Andy Baraghani, Chef and Award-winning Author, New York

On daily rituals

Coffee - obviously. But not in the chaotic, ‘I-need-this-to-function’ way. I mean the ritual of making it, quietly, first thing in the morning before the noise of the day starts, he explains. Another cherished ritual is cooking rice. I also cook rice a few times a week, and that feels ancestral, whether I’m conscious of it or not. Washing the grains, watching the water turn cloudy — it’s meditative.

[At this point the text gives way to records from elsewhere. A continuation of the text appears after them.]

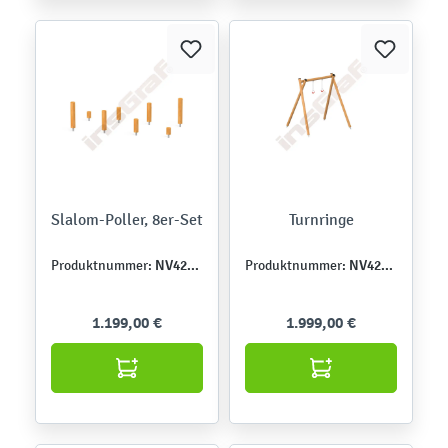
Slalom-Poller, 8er-Set
Turnringe
NV4207E
NV4206E
Produktnummer:
Produktnummer:
1.199,00 €
1.999,00 €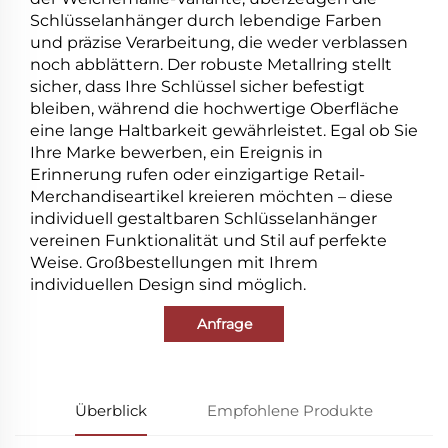
Schlüsselanhänger durch lebendige Farben
und präzise Verarbeitung, die weder verblassen
noch abblättern. Der robuste Metallring stellt
sicher, dass Ihre Schlüssel sicher befestigt
bleiben, während die hochwertige Oberfläche
eine lange Haltbarkeit gewährleistet. Egal ob Sie
Ihre Marke bewerben, ein Ereignis in
Erinnerung rufen oder einzigartige Retail-
Merchandiseartikel kreieren möchten – diese
individuell gestaltbaren Schlüsselanhänger
vereinen Funktionalität und Stil auf perfekte
Weise. Großbestellungen mit Ihrem
individuellen Design sind möglich.
Anfrage
Überblick
Empfohlene Produkte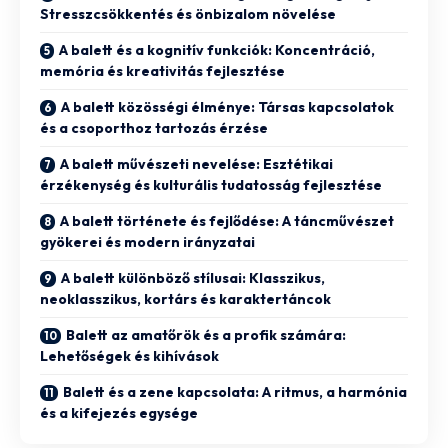
Stresszcsökkentés és önbizalom növelése
A balett és a kognitív funkciók: Koncentráció,
memória és kreativitás fejlesztése
A balett közösségi élménye: Társas kapcsolatok
és a csoporthoz tartozás érzése
A balett művészeti nevelése: Esztétikai
érzékenység és kulturális tudatosság fejlesztése
A balett története és fejlődése: A táncművészet
gyökerei és modern irányzatai
A balett különböző stílusai: Klasszikus,
neoklasszikus, kortárs és karaktertáncok
Balett az amatőrök és a profik számára:
Lehetőségek és kihívások
Balett és a zene kapcsolata: A ritmus, a harmónia
és a kifejezés egysége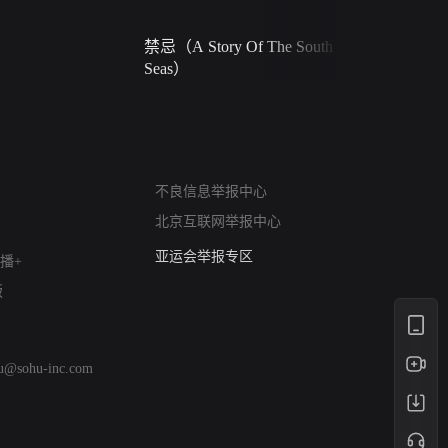
禁忌（A Story Of The South
火球（Ball 
Seas）
网络暴力有害信息举报
不良信息举报中心
12318 文化市场举报
北京互联网举报中心
算法推荐专项举报
亚运会举报专区
播+
涉历史虚无举报
版
网络谣言信息专项
涉政举报入口
涉未成年人举报
hu@sohu-inc.com
清朗自媒体乱象举报
涉民族宗教有害信息举报
清朗·生活服务类内容举报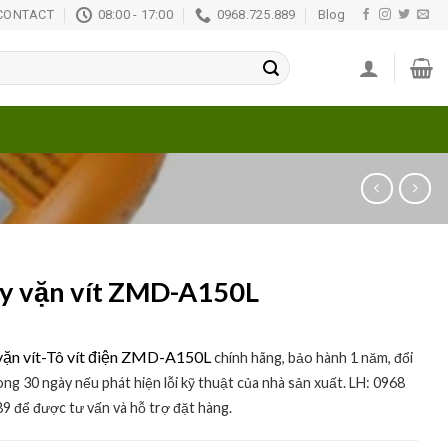
CONTACT
08:00 - 17:00
0968.725.889
Blog
y vặn vít ZMD-A150L
ặn vít-Tô vít điện ZMD-A150L
chính hãng, bảo hành 1 năm, đổi
ong 30 ngày nếu phát hiện lỗi kỹ thuật của nhà sản xuất. LH:
0968
9 để được tư vấn và hỗ trợ đặt hàng.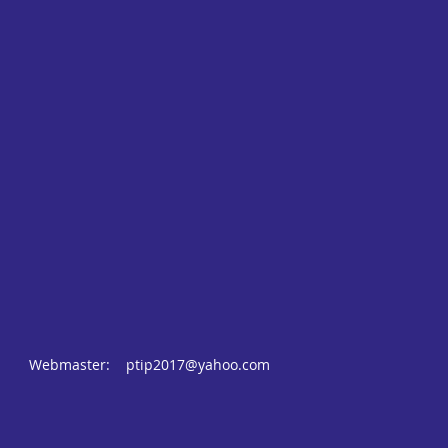
Webmaster:
ptip2017@yahoo.com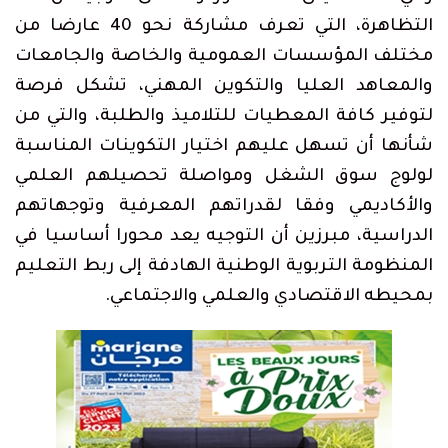
التظاهرة، التي تعرف مشاركة نحو 40 عارضا من
مختلف المؤسسات العمومية والخاصة والجامعات
والمعاهد العليا والتكوين المهني، تشكل فرصة
لتوفير كافة المعطيات للتلاميذ والطلبة، والتي من
شأنها أن تسهل عليهم اختيار التكوينات المناسبة
لولوج سوق الشغل ومواصلة تحصيلهم العلمي
والأكاديمي وفقا لقدراتهم المعرفية وتوجهاتهم
الدراسية، مبرزين أن التوجيه يعد محورا أساسيا في
المنظومة التربوية الوطنية الهادفة إلى ربط التعليم
بمحيطه الاقتصادي والعلمي والاجتماعي.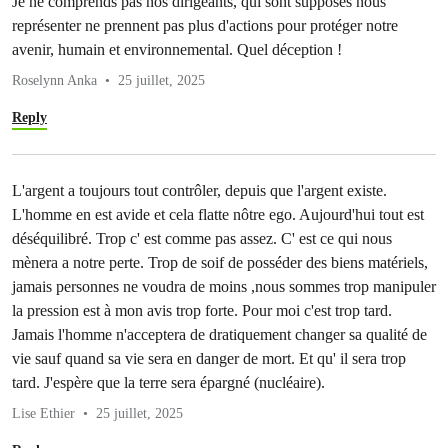
Je ne comprends pas nos dirigeants, qui sont supposés nous
représenter ne prennent pas plus d'actions pour protéger notre
avenir, humain et environnemental. Quel déception !
Roselynn Anka
25 juillet, 2025
Reply
L'argent a toujours tout contrôler, depuis que l'argent existe.
L'homme en est avide et cela flatte nôtre ego. Aujourd'hui tout est
déséquilibré. Trop c' est comme pas assez. C' est ce qui nous
mènera a notre perte. Trop de soif de posséder des biens matériels,
jamais personnes ne voudra de moins ,nous sommes trop manipuler
la pression est à mon avis trop forte. Pour moi c'est trop tard.
Jamais l'homme n'acceptera de dratiquement changer sa qualité de
vie sauf quand sa vie sera en danger de mort. Et qu' il sera trop
tard. J'espère que la terre sera épargné (nucléaire).
Lise Ethier
25 juillet, 2025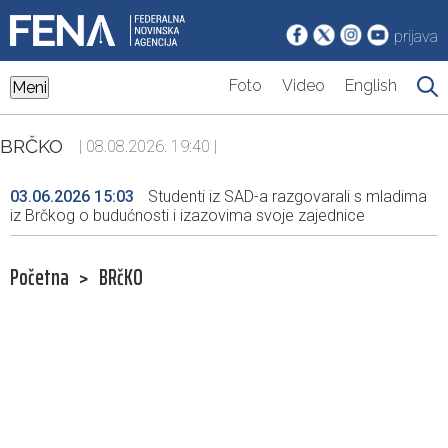
prijava
Foto
Video
English
Meni
BRČKO
| 08.08.2026. 19:40 |
03.06.2026 15:03
Studenti iz SAD-a razgovarali s mladima
iz Brčkog o budućnosti i izazovima svoje zajednice
Početna
>
BRčKO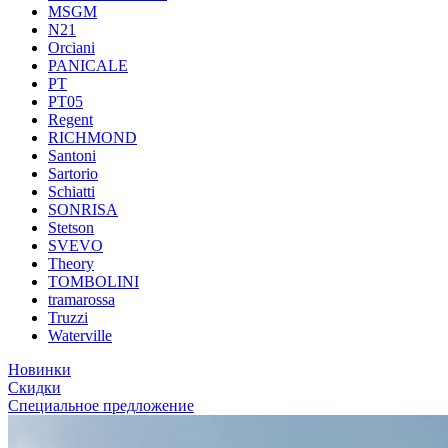
MSGM
N21
Orciani
PANICALE
PT
PT05
Regent
RICHMOND
Santoni
Sartorio
Schiatti
SONRISA
Stetson
SVEVO
Theory
TOMBOLINI
tramarossa
Truzzi
Waterville
Новинки
Скидки
Специальное предложение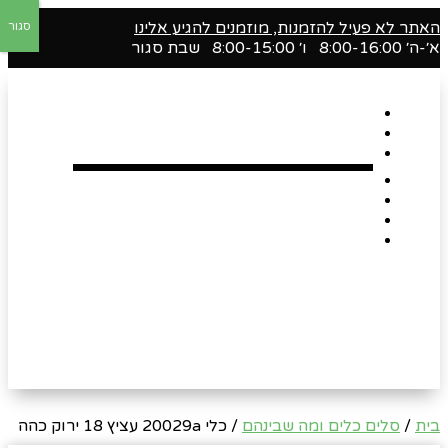
האתר לא פעיל להזמנות, מוזמנים להגיע אלינו
סגור
א׳-ה׳ 8:00-16:00 ו׳ 8:00-15:00 שבת סגור
דף הבית
אודות
Shop
הארגזים השווים שלנו !
רומנטיקה
Gift Card
צור קשר
בית
/
סלים כלים ומה שבינהם
/ כלי 20029a עציץ 18 ירוק כהה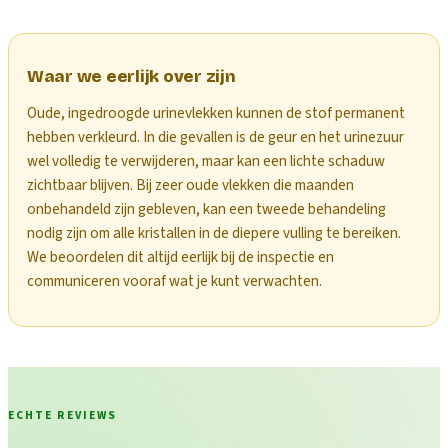
Waar we eerlijk over zijn
Oude, ingedroogde urinevlekken kunnen de stof permanent
hebben verkleurd. In die gevallen is de geur en het urinezuur
wel volledig te verwijderen, maar kan een lichte schaduw
zichtbaar blijven. Bij zeer oude vlekken die maanden
onbehandeld zijn gebleven, kan een tweede behandeling
nodig zijn om alle kristallen in de diepere vulling te bereiken.
We beoordelen dit altijd eerlijk bij de inspectie en
communiceren vooraf wat je kunt verwachten.
ECHTE REVIEWS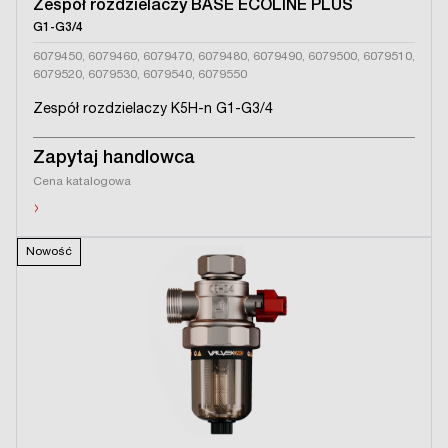
Zespół rozdzielaczy BASE ECOLINE PLUS
G1-G3/4
6079450, 6079460, 6079470, 6079480, 6079490, 6079500, 6079510,
6079520, 6079530, 6079540, 6079550
Zespół rozdzielaczy K5H-n G1-G3/4
Zapytaj handlowca
Cena katalogowa
›
Nowość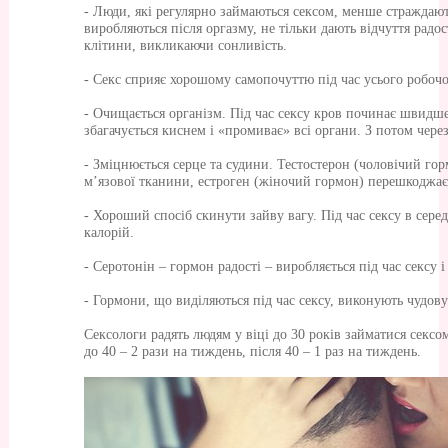
- Люди, які регулярно займаються сексом, менше страждаю
виробляються після оргазму, не тільки дають відчуття радос
клітини, викликаючи сонливість.
- Секс сприяє хорошому самопочуттю під час усього робочо
- Очищається організм. Під час сексу кров починає швидше
збагачується киснем і «промиває» всі органи. З потом чере
- Зміцнюється серце та судини. Тестостерон (чоловічий гор
м’язової тканини, естроген (жіночий гормон) перешкоджає
- Хороший спосіб скинути зайву вагу. Під час сексу в сере
калорій.
- Серотонін – гормон радості – виробляється під час сексу і
- Гормони, що виділяються під час сексу, виконують чудов
Сексологи радять людям у віці до 30 років займатися сексо
до 40 – 2 рази на тиждень, після 40 – 1 раз на тиждень.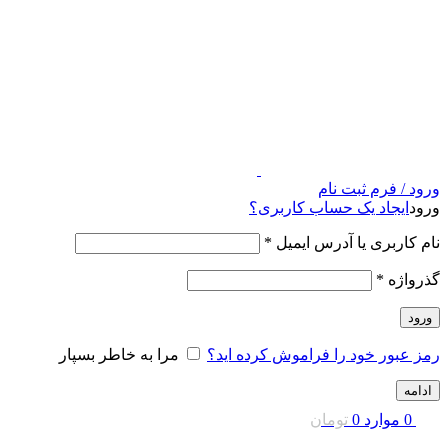
ورود / فرم ثبت نام
ورود
ایجاد یک حساب کاربری؟
نام کاربری یا آدرس ایمیل
*
گذرواژه
*
ورود
رمز عبور خود را فراموش کرده اید؟
مرا به خاطر بسپار
ادامه
0
موارد
0
تومان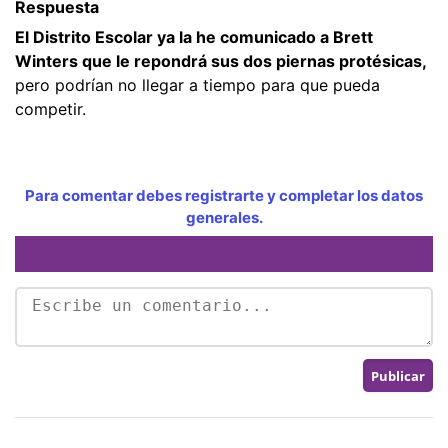
Respuesta
El Distrito Escolar ya la he comunicado a Brett
Winters que le repondrá sus dos piernas protésicas,
pero podrían no llegar a tiempo para que pueda
competir.
Para comentar debes registrarte y completar los datos
generales.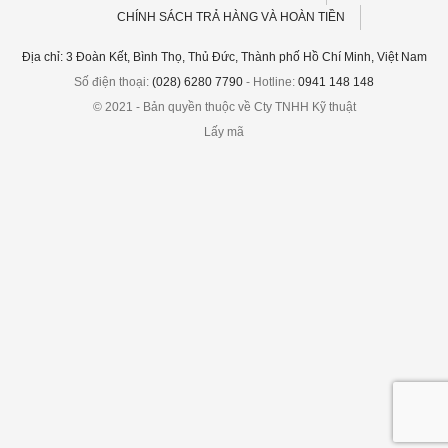
CHÍNH SÁCH TRẢ HÀNG VÀ HOÀN TIỀN
Địa chỉ: 3 Đoàn Kết, Bình Thọ, Thủ Đức, Thành phố Hồ Chí Minh, Việt Nam
Số điện thoại:
(028) 6280 7790
- Hotline:
0941 148 148
© 2021 - Bản quyền thuộc về Cty TNHH Kỹ thuật
Lấy mã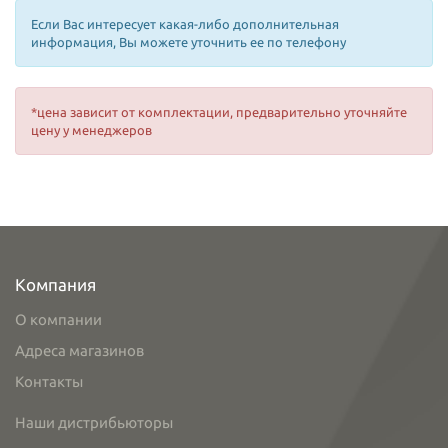
Если Вас интересует какая-либо дополнительная
информация, Вы можете уточнить ее по телефону
*цена зависит от комплектации, предварительно уточняйте
цену у менеджеров
Компания
О компании
Адреса магазинов
Контакты
Наши дистрибьюторы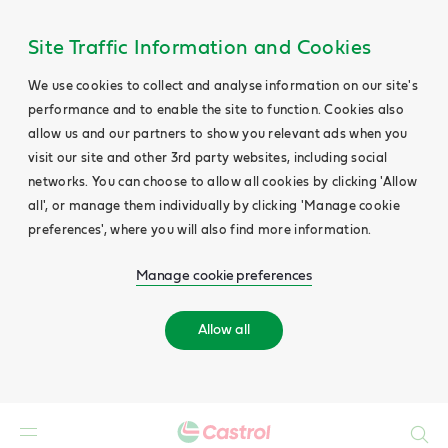
Site Traffic Information and Cookies
We use cookies to collect and analyse information on our site's
performance and to enable the site to function. Cookies also
allow us and our partners to show you relevant ads when you
visit our site and other 3rd party websites, including social
networks. You can choose to allow all cookies by clicking 'Allow
all', or manage them individually by clicking 'Manage cookie
preferences', where you will also find more information.
Manage cookie preferences
Allow all
Search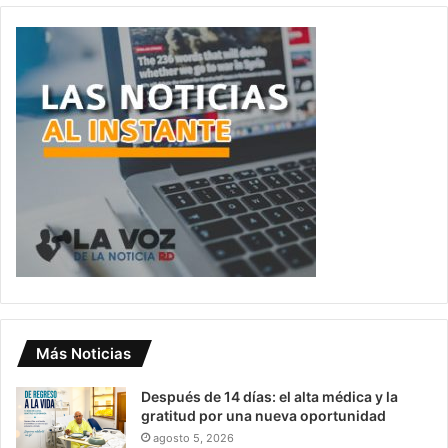
Más Noticias
Después de 14 días: el alta médica y la
gratitud por una nueva oportunidad
agosto 5, 2026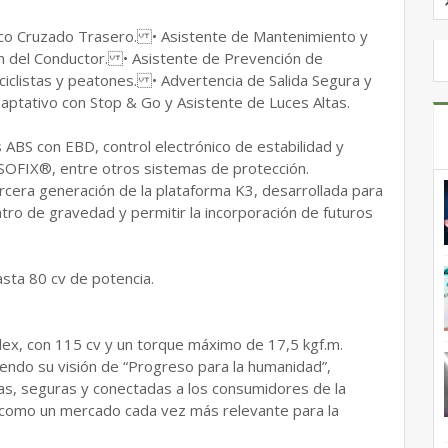
fico Cruzado Trasero. • Asistente de Mantenimiento y
ón del Conductor. • Asistente de Prevención de
 ciclistas y peatones. • Advertencia de Salida Segura y
aptativo con Stop & Go y Asistente de Luces Altas.
s ABS con EBD, control electrónico de estabilidad y
ISOFIX®, entre otros sistemas de protección.
rcera generación de la plataforma K3, desarrollada para
ntro de gravedad y permitir la incorporación de futuros
sta 80 cv de potencia.
ex, con 115 cv y un torque máximo de 17,5 kgf.m.
iendo su visión de “Progreso para la humanidad”,
s, seguras y conectadas a los consumidores de la
a como un mercado cada vez más relevante para la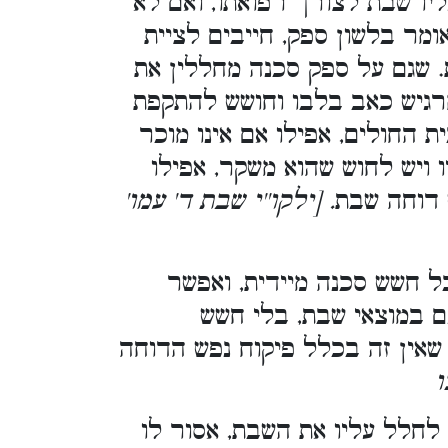
ו שבת לצורך רפואתו, ואם לא
ומר בלשון ספק, חייבים לציית
 שגם על ספק סכנה מחללין את
רגיש כאב בלבו וחושש להתקפת
ת החולים, אפילו אם אינו מוכר
ו ויש לחוש שהוא משקר, אפילו
ש דוחה שבת
. [ילקו''י שבת ד' עמו'
 חשש סכנה מיידית, ואפשר
ם במוצאי שבת, בלי חשש
שאין זה בכלל פיקוח נפש הדוחה
ו
לחלל עליו את השבת, אסור לו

On where rituals matter most

When I’m feeling disoriented, either because I’ve been traveling or just pulled in too many directions, that’s when I lean into ritual hard. My apartment becomes the anchor. I’ll clean it top to bottom, light something that smells like home - something vetiver-based, These moments of care transform the familiar into a sanctuary.


On place

New York rewards contradiction, and I’m full of them. I want silence but live in the middle of everything. I need space but also want to be surrounded by people who get it — whatever it is. There’s freedom here in the way people define themselves, and I’ve always been drawn to that. But it’s also tough. It doesn’t coddle you. You have to know who you are, or at least be working on it constantly. And in a weird way, that’s comforting. I don’t want ease. I want honesty. And this city has that in spades.